In almost a mirror image to FrameWorks’ articulation of the Trump administration narrative, the new movement of movements highlights social and historical conditions, joined fates, and community knows best.
Patrisse Cullors, one of the three founders of BLM, said “this new iteration of the movement is not just about “campaigns and strategic plans” but a broad-based movement that coalesces around the idea of sanctuary for all.”
Alicia Garza, also a BLM founder, “helped develop the Women’s March political platform and is an organizer for the National Domestic Workers Alliance, a labor organization,” according to the Post. She said, “[O]ur communities are under attack…It’s a real opportunity for us to build a movement of movements.”
As Janelle Ross and Wesley Lowery write, “Even before the election, some of the most prominent activists in the Black Lives Matter movement were expanding their focus to broader political efforts.”
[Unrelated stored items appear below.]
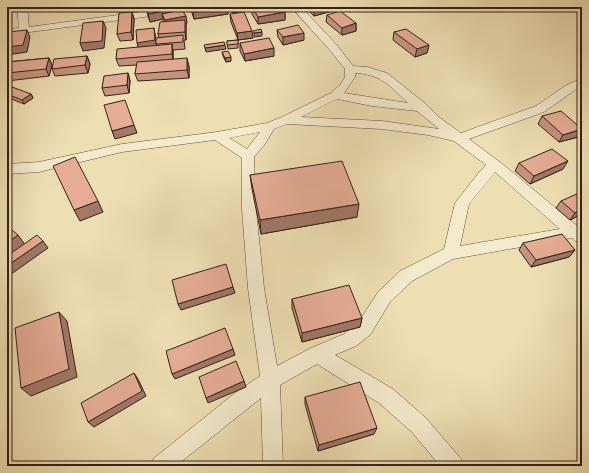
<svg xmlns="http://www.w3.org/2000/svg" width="589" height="473" font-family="'Sorts Mill Goudy',serif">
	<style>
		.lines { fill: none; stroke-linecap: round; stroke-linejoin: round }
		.street-casing { stroke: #62513f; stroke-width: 1 }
		.street { fill: #f4eace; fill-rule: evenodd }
		.wall { fill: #c69481; stroke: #332218 }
		.shaded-wall { fill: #a17869; stroke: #332218 }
		.building { fill: #e6ac96; stroke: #332218 }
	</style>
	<rect width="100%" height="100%" fill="#eedfb3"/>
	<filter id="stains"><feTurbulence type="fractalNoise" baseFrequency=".005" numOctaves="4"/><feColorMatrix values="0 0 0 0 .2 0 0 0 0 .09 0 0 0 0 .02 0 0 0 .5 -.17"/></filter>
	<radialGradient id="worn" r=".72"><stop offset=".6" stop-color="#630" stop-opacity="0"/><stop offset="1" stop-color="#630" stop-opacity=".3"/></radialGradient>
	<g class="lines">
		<defs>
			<path id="street" d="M 17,7 L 27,7 L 29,27 L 177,7 L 202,7 L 197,10 L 7,35 L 7,29 L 19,28 Z
				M 291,7 L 301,7 L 336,44 L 353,66 L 367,67 L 387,73 L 427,105 L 440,118 L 461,133 L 536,106 L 565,86 L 582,78 L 582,85 L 544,112 L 469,139 L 500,162 L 580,228 L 582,230 L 582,242 L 575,241 L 572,238 L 453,259 L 412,281 L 390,302 L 370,335 L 356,346 L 335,355 L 393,389 L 426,418 L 461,459 L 464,466 L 440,466 L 412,432 L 379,403 L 317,364 L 280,385 L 283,466 L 263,466 L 261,398 L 176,466 L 150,466 L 153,459 L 235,393 L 260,376 L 248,288 L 242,209 L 242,158 L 215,140 L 122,152 L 39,172 L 7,174 L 7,164 L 39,162 L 122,144 L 217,132 L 267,123 L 282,117 L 331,93 L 340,85 L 345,77 L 345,69 L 328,48 ZM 355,73 C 381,74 390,86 408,103 L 344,93 L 355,77 ZM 337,99 L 372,106 L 417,111 L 439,129 L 382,121 L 301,117 ZM 287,124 L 382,129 L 428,135 L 454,141 L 486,165 L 480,171 L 455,203 L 444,249 L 400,271 L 378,292 L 358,323 L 344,334 L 311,348 L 277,366 L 264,288 L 256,209 L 254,157 L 265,144 L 274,129 ZM 260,132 L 247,149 L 229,138 ZM 495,172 L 560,229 L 460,246 L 469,204 Z"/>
		</defs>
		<use href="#street" class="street-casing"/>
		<use href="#street" class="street"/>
	</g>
	<path class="wall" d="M 190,7 L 227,7 L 228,14 L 194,19 Z
		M 252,7 L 285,12 L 285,20 L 258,24 L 252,14 Z
		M 307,7 L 347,7 L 314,16 L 307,9 Z
		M 146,9 L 182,10 L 187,23 L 186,24 L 186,40 L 184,40 L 185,49 L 173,50 L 173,59 L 189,66 L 189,78 L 138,81 L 135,74 L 137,65 L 119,66 L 116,59 L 138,47 L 154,28 L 156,41 L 159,38 L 158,34 L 163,21 L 163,19 L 150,22 L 148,16 Z
		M 132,12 L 134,19 L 133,40 L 120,41 L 117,34 Z
		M 230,14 L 253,38 L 238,40 L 231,22 Z
		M 327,15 L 356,23 L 356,31 L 342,35 L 326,22 Z
		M 277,30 L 304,40 L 283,45 L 278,37 Z
		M 394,32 L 429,45 L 427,53 L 415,57 L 393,40 Z
		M 238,40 L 238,48 L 228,49 L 227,41 Z
		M 240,43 L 274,56 L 245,61 L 240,51 Z
		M 222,52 L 231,61 L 226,62 L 223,56 Z
		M 87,56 L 90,64 L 88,73 L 55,76 L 52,69 Z
		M 49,58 L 52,65 L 49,76 L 7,81 L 7,62 Z
		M 128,73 L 130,81 L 129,93 L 105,96 L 102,88 Z
		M 7,91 L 31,94 L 33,98 L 24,104 L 9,98 L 11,102 L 7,105 Z
		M 542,116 L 578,137 L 559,142 L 538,124 Z
		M 519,163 L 563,169 L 530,184 L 515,171 Z
		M 250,175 L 357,217 L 261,234 L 252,189 Z
		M 561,201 L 582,214 L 570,220 L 556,208 Z
		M 523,243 L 575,250 L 569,257 L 531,267 L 519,250 Z
		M 292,299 L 362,318 L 360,327 L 302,342 L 292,308 Z
		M 305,397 L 374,434 L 318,451 L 305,404 Z"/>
	<path class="shaded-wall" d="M 46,7 L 57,7 L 46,8 Z
		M 228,7 L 228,14 L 194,19 L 193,12 Z
		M 249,7 L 250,11 L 232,13 L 231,9 Z
		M 321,7 L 347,7 L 314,16 L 314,9 Z
		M 182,8 L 183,15 L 162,14 L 163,19 L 150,22 L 148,14 Z
		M 132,12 L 134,19 L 133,40 L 131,32 Z
		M 285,12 L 285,20 L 258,24 L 258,17 Z
		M 186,16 L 187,23 L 186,24 L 186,40 L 185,32 L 167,28 L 165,20 Z
		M 103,21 L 106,28 L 104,48 L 83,51 L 80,43 Z
		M 356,23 L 356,31 L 342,35 L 342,28 Z
		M 154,28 L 155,36 L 157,48 L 139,50 L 137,43 Z
		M 27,30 L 30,37 L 27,52 L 7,55 L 7,47 Z
		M 252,31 L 253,38 L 238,40 L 237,33 Z
		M 262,32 L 262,36 L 254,37 L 254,33 Z
		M 304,33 L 304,40 L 283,45 L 283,37 Z
		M 172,44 L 173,52 L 173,61 L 172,54 Z
		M 225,45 L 226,49 L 206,52 L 205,48 Z
		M 429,45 L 427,53 L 415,57 L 417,49 Z
		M 274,48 L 274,56 L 245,61 L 244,54 Z
		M 87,56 L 90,64 L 88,73 L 85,65 Z
		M 231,57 L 231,61 L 226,62 L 225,58 Z
		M 49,58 L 52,65 L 49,76 L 46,69 Z
		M 187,58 L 189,66 L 189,78 L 187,70 Z
		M 128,73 L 130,81 L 129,93 L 127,85 Z
		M 7,94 L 11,102 L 7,105 Z
		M 31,94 L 33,98 L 24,104 L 22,100 Z
		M 134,125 L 137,133 L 115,139 L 112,131 Z
		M 582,129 L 578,137 L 559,142 L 563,135 Z
		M 568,161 L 563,169 L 530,184 L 534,176 Z
		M 98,201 L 103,212 L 80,221 L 74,210 Z
		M 359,204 L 357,217 L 261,234 L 260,220 Z
		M 582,209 L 582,214 L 570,220 L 575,213 Z
		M 18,235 L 26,246 L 7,259 L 7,243 Z
		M 43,241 L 48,248 L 7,277 L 7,266 Z
		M 575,250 L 569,257 L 531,267 L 536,260 Z
		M 233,287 L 235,293 L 181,310 L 178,304 Z
		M 59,312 L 67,321 L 77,377 L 31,396 L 21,388 Z
		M 362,318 L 360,327 L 302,342 L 302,333 Z
		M 233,349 L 235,355 L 175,379 L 172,374 Z
		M 134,373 L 138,379 L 146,396 L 94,427 L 88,422 Z
		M 244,381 L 246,387 L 208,403 L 206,398 Z
		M 377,428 L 374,434 L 318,451 L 319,445 Z"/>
	<path class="building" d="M 157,7 L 181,7 L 182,8 L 148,14 L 146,9 Z
		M 191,7 L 227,7 L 193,12 Z
		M 230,7 L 248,7 L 231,9 Z
		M 252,7 L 281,7 L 285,12 L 258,17 Z
		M 312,7 L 321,7 L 314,9 Z
		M 182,10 L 186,16 L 165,20 L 162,14 Z
		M 340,11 L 356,23 L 342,28 L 327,15 Z
		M 132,12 L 131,32 L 117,34 L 119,13 Z
		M 244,12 L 252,31 L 237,33 L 230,14 Z
		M 185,20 L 185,32 L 158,34 L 160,22 Z
		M 103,21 L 102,41 L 80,43 L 83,23 Z
		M 298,25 L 304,33 L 283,37 L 277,30 Z
		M 154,28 L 155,40 L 137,43 L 136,30 Z
		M 261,29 L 262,32 L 254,33 L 253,31 Z
		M 406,29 L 429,45 L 417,49 L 394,32 Z
		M 27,30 L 23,45 L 7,47 L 7,32 Z
		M 183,35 L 183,42 L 156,44 L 156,38 Z
		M 269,38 L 274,48 L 244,54 L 240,43 Z
		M 238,40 L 238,44 L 227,45 L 227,41 Z
		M 224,42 L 225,45 L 205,48 L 204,45 Z
		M 172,44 L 172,54 L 116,59 L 117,49 Z
		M 228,51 L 231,57 L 225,58 L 222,52 Z
		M 87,56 L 85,65 L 52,69 L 54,59 Z
		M 49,58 L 46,69 L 7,73 L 7,62 Z
		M 187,58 L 187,70 L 135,74 L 137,62 Z
		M 128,73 L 127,85 L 102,88 L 104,76 Z
		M 12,87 L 31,94 L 22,100 L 7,94 L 7,91 Z
		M 125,100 L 134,125 L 112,131 L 104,105 Z
		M 561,111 L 582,129 L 563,135 L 542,116 Z
		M 552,149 L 568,161 L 534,176 L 519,163 Z
		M 75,157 L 98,201 L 74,210 L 53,166 Z
		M 342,161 L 359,204 L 260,220 L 250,175 Z
		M 579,193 L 582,195 L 582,209 L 575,213 L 561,201 Z
		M 7,226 L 18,235 L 7,243 Z
		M 562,234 L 575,250 L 536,260 L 523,243 Z
		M 37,235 L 43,241 L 7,266 L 7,256 Z
		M 226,264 L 233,287 L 178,304 L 172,280 Z
		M 349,285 L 362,318 L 302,333 L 292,299 Z
		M 59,312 L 69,369 L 21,388 L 15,328 Z
		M 225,328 L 233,349 L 172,374 L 166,351 Z
		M 236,361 L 244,381 L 206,398 L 199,377 Z
		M 134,373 L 142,391 L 88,422 L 81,403 Z
		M 360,382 L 377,428 L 319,445 L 305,397 Z"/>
	<rect width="589" height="473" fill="none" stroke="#eedfb3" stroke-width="24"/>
	<rect x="8" y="8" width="573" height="457" fill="none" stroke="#332218" stroke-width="2"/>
	<rect x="12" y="12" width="565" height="449" fill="none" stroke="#332218"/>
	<rect width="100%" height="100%" filter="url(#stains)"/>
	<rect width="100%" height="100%" fill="url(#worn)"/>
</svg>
Much of the push for policy change is being driven by local chapters of Black Lives Matter…In Memphis and Atlanta, activists have focused on challenging the “money bail” system, their term for the widespread practice of holding people in jail who are unable to pay even small amounts required by courts to assure they will show up for trial.…Poor defendants—who stand to lose jobs, apartments and custody of their children as they sit in jail—often plead guilty to lesser crimes without seeing a judge or jury.
And, they have had success.
In recent controversial encounters between police and unarmed black people, law enforcement has responded faster and with more regret than seen in years past. In suburban Dallas on Tuesday, an officer was fired three days after he fatally shot a 15-year-old boy sitting in a car. The officer was later charged with murder… In North Charleston, S.C., former officer Michael Slager—who was charged with fatally shooting Walter Scott in the back after a traffic stop—pleaded guilty to using excessive force last week. And last month in Grand Rapids, Mich., police released body-camera footage a few weeks after officers held a group of unarmed black boys, ages 12 to 14, at gunpoint…Activists there say the fact that officers were even wearing body cameras was a result of community pressure.
More recently, in Atlanta, local Black Lives Matter activists raised more than $33,000 to bail black mothers out of jail just before Mother’s Day.
The organization also is pushing the city council to make possession of a small quantity of marijuana punishable by a $75 ticket rather than arrest, and it is demanding that Atlanta’s mayor examine how the police force has been “militarized.”…Activists note that these efforts rarely make local news, let alone receive the national attention.